The reality is that there’s a considerable amount of wait-and-see involved but that nobody – in the UK, in the EU, or here – needs to worry in the short term. European producers should be far more worried about the EU plans for a digital single market than about redefining their relationship with UK producers.
From a NZ industry perspective it’s hard to see much good or bad in the UK’s decision at this stage. Nothing will change for a while and the UK generally will be working to maintain if not improve its relationships with non-EU partners in many areas of business. With, possibly, less incentive to work with EU screen industry partners, more UK producers might be more open to developing co-production projects with producers from elsewhere.
NZ producers haven’t been involved in many productions that needed UK partners’ access to EU (rather than country-specific) incentives to get over the line. Regardless of arrangements with UK producers and how those might or might not change, NZ already has co-production treaties in Europe with Denmark, France, Germany, Ireland, Italy, Poland and Spain, as well as with the UK. Co-productions with partners from those countries wouldn’t be affected by the UK exiting the EU.
In the last decade, NZ has made less than 20 feature and TV co-productions with EU (including UK) partners. Some of those have been pretty much financial rather than cultural co-productions, with very limited NZ creative input. None of those productions have been with UK and other EU partners. All of those productions have been with EU partners who have a co-production treaty with NZ. It’s hard to argue that any of those productions would have not gone ahead if the UK was not part of the EU.
In an overall sense, the UK would be better off following its exit from Europe. The country is the third largest contributor of cash to EU coffers. In 2015 the UK paid £13 billion (NZ$26 billion) into the EU pot. The EU spent £4.5 billion ($9 billion) in the UK – much of it on farming subsidies.
By exiting Europe, even if the British government covers the spending the EU was making in Britain, the UK will be £8.5 billion ($17 billion) better off each year. It’s not a large amount for a country of 64 million people, but it is enough to pay the salaries of half a million new teachers or nurses – at a time when Britons believe the quality of their public services is diminishing.
The vast majority of the grants and incentives offered in the UK to support screen production (domestic, co-production or inbound) are paid from UK funds, not EU funds such as the Media Programme.
Although some UK producers have cited loss of access to that scheme as a disaster, the Media Programme spends a very small amount in the overall scheme of things. UK producers and distributors received c£10 million/$20 million from the scheme in each of the last two years. Last year UK pay TV service Sky spent over £600 million on UK-created content, and that amount was less than each of the two major free to air broadcasters, BBC and ITV, spent.
It’s also fair to acknowledge that some of the productions made with EU support were made in large part because that funding was available. Producers aren’t dumb as a rule; under different rules different projects will be developed to access other schemes or the same schemes in different ways. No doubt they’ll generate the same but different amounts of work and deliver the same but different mix of good, bad and somewhere in between film and television.

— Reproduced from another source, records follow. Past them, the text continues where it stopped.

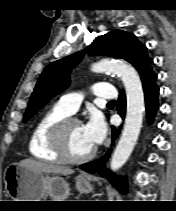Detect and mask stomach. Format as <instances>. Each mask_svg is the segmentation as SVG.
Segmentation results:
<instances>
[{
  "instance_id": "stomach-1",
  "label": "stomach",
  "mask_w": 176,
  "mask_h": 211,
  "mask_svg": "<svg viewBox=\"0 0 176 211\" xmlns=\"http://www.w3.org/2000/svg\"><path fill=\"white\" fill-rule=\"evenodd\" d=\"M4 182L7 193L14 201H41L47 196L54 198V201H66L64 199L70 194L69 184L64 178L49 176L17 163L5 169ZM76 188L80 193L93 191V185L85 175L76 177Z\"/></svg>"
}]
</instances>
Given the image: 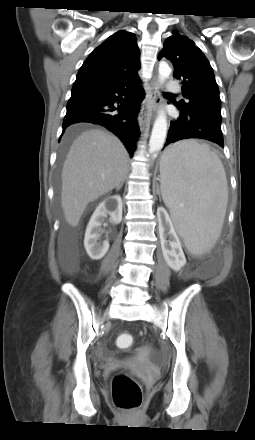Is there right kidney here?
<instances>
[{"mask_svg": "<svg viewBox=\"0 0 255 440\" xmlns=\"http://www.w3.org/2000/svg\"><path fill=\"white\" fill-rule=\"evenodd\" d=\"M107 213L110 215V222L119 224L122 221V199L114 195L101 202L95 209L87 225L84 238V247L92 260H100L109 249L108 240L100 241L103 232L101 225Z\"/></svg>", "mask_w": 255, "mask_h": 440, "instance_id": "1", "label": "right kidney"}]
</instances>
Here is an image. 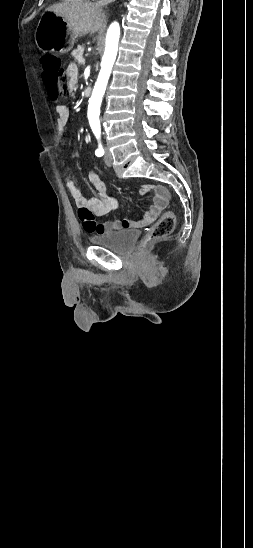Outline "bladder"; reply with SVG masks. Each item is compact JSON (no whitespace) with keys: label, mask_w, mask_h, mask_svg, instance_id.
I'll list each match as a JSON object with an SVG mask.
<instances>
[{"label":"bladder","mask_w":253,"mask_h":548,"mask_svg":"<svg viewBox=\"0 0 253 548\" xmlns=\"http://www.w3.org/2000/svg\"><path fill=\"white\" fill-rule=\"evenodd\" d=\"M138 237V230L110 231L92 236L90 242L116 253H124L132 247Z\"/></svg>","instance_id":"bladder-1"}]
</instances>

While the UK screen production industry has strengthened considerably in the last decade, in large part that has been as a result of UK not EU money and legislation. The industry has also demonstrated that the country receives strong financial return from the funds it does provide. One Oxford Economics report claims a return of £12 for every £1 of subsidy or incentive spend. There seems little chance the UK government would wish to discontinue such support, especially as many of the projects supported by those incentives are with US rather than EU partners.
Where there is a real risk of loss to the UK industry is in multi-national companies – production or distribution – that have their European headquarters in the UK. The results of the exit negotiations will determine how many of those companies feel a need to relocate to mainland Europe. As far as distributors are concerned, there’ll be changes imposed on their business anyway when the EU digital single market goes ahead, and those changes will probably reduce the number of players.
Over the next couple of years, the detail of the UK exit will become clear. The process hasn’t begun and doesn’t begin until the UK gives notice to the EU of its intention to exit. That’s probably not going to happen until a new PM replaces David Cameron in October.